Wann immer ich als Kind meine Eltern auf einen Sonntagsbesuch bei Bekannten begleiten musste, und das kam öfter vor, als mir lieb war, wusste ich, dass sich die späteren Evaluationsgespräche um die Sofagarnitur im Gastgeberheim drehen würden. An deren Qualität liess sich der Selbstwert ablesen, den die Familie sich zugestand. «Hast du gesehen? Der Sessel war abgewetzt, das Sofa wackelte, und die Möbel waren alt.» Untrügliche Zeichen dafür, dass die Familie sich mit dem Hausbau in der alten Heimat übernommen und verschuldet hatte. Im Idealfall hatte die unverzichtbare 3-2-1-Kombination wuchtig, unbenutzt und kunstledrig oder zumindest dunkelbraun zu sein.

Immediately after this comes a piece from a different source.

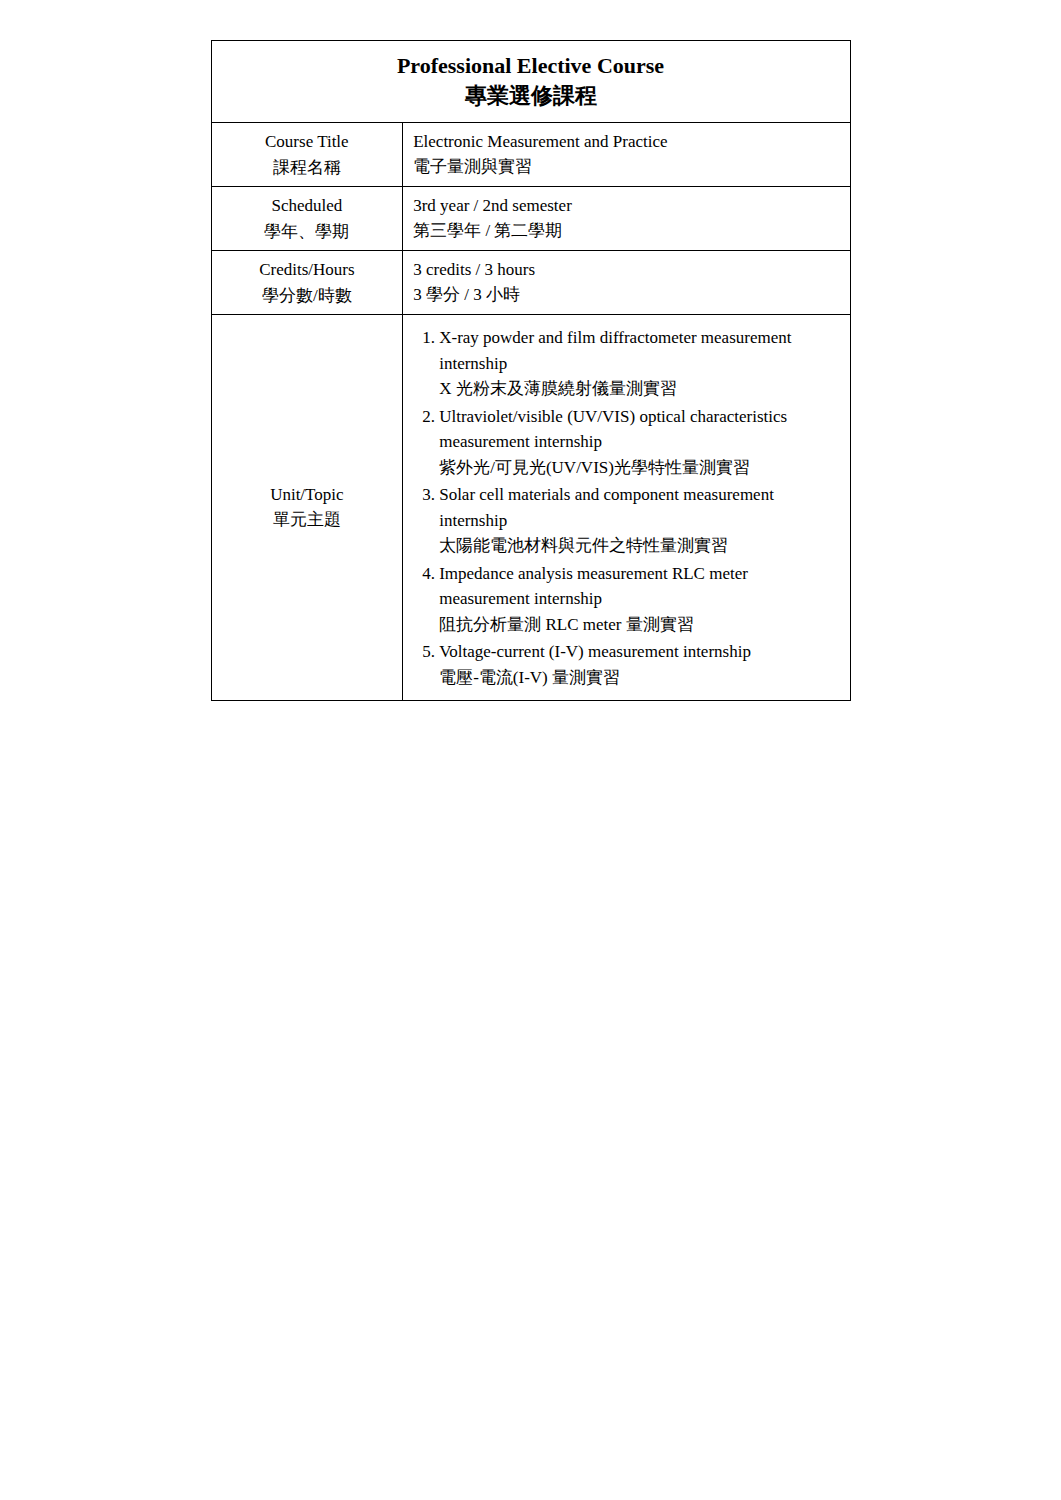| Professional Elective Course 專業選修課程 |
| Course Title 課程名稱 | Electronic Measurement and Practice 電子量測與實習 |
| Scheduled 學年、學期 | 3rd year / 2nd semester 第三學年 / 第二學期 |
| Credits/Hours 學分數/時數 | 3 credits / 3 hours 3 學分 / 3 小時 |
| Unit/Topic 單元主題 | X-ray powder and film diffractometer measurement internship X 光粉末及薄膜繞射儀量測實習 Ultraviolet/visible (UV/VIS) optical characteristics measurement internship 紫外光/可見光(UV/VIS)光學特性量測實習 Solar cell materials and component measurement internship 太陽能電池材料與元件之特性量測實習 Impedance analysis measurement RLC meter measurement internship 阻抗分析量測 RLC meter 量測實習 Voltage-current (I-V) measurement internship 電壓-電流(I-V) 量測實習 |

Ich bin unter Sizilianern und Türken aufgewachsen, und wer bei der Arbeit herumkommandiert wurde, wollte wenigstens abends massiv und unverrückbar ruhen. Sitzkissen und Matten wie sie die Hippieeltern meiner norwegischen Freundin bevorzugten, wären in Arbeiterfamilien undenkbar gewesen, da man in die losen Polster nicht Freiheit hineininterpretiert hätte, sondern Versagertum.

Viele Jahre später stiess ich auf einen Verwandten der massiven Sitzgelegenheiten aus Kindertagen, den Lounge Chair von Eames, jenen schalenförmigen Sessel, der einem Baseballhandschuh nachempfunden war, und seit seiner Erfindung in den 50er Jahren nicht nur zum Designklassiker, sondern zum Erkennungszeichen einer ganzen Gruppe avanciert ist: die der Werber, Texter, PR-Berater, Stylistinnen und Medienschaffenden, halt allen, die von Berufes wegen kreativ sind, ohne Künstler zu sein. Irgendwann habe ich aufgehört mitzuzählen, wie oft mir der Sessel in Wohnungen von Bekannten begegnete.

Es mag seltsam anmuten, dass ich dieses formvollendete Möbel mit den Billigsofas der Siebziger vergleiche, aber das Phänomen dahinter ist dasselbe: Man sucht das grösstmögliche Bekenntnis zur Gruppe mit dem kleinstnötigen Risiko durch Eigensinn. Das Understatement kann dabei noch so gewollt sein, die Sehnsucht dahinter schreit: Seht her, ich habe es geschafft! Ich bin nicht nur in die Klasse derjenigen aufgerückt, die Geld haben, sondern auch Stilbewusstsein. Goldknäufe, Damastvorhänge und Mörderflatscreens sind für Bling-Bling-Rapper oder Fussballer, aber doch nicht für uns, die Marktgemüse und Wortspiele mögen. Ich gehöre im Zug nicht einfach zu denen, die erste Klasse fahren, sondern – um Harald Schmidt zu zitieren, der den Satz wiederum von jemand anderem zitierte, dessen Namen ich mir nicht gemerkt habe – die sich bei den unbeholfenen englischsprachigen Durchsagen des einheimischen Zugpersonals wissend zulächeln. Dort bin ich jetzt. Bei den Besserdenkenden, den Weltgewandten und Belesenen. Den Lena-Hoschek-Trägerinnen, den Dieter-Meier-Rindfleisch-Essern und Paulo-Coelho-Hassern. Wir wissen, wer wir sind, unsere Möbel wackeln nicht, die Welt wackelt schon genug, im Freundeskreis zerbricht eine Ehe nach der anderen, aber im Sessel von Eames ist die Welt wieder in Ordnung. Er ist ein bisschen wie Schlager fürs Ambiente. Für einen kurzen Moment besitzt man – besitzen im wahrsten Wortsinn – ein Stück heile Welt.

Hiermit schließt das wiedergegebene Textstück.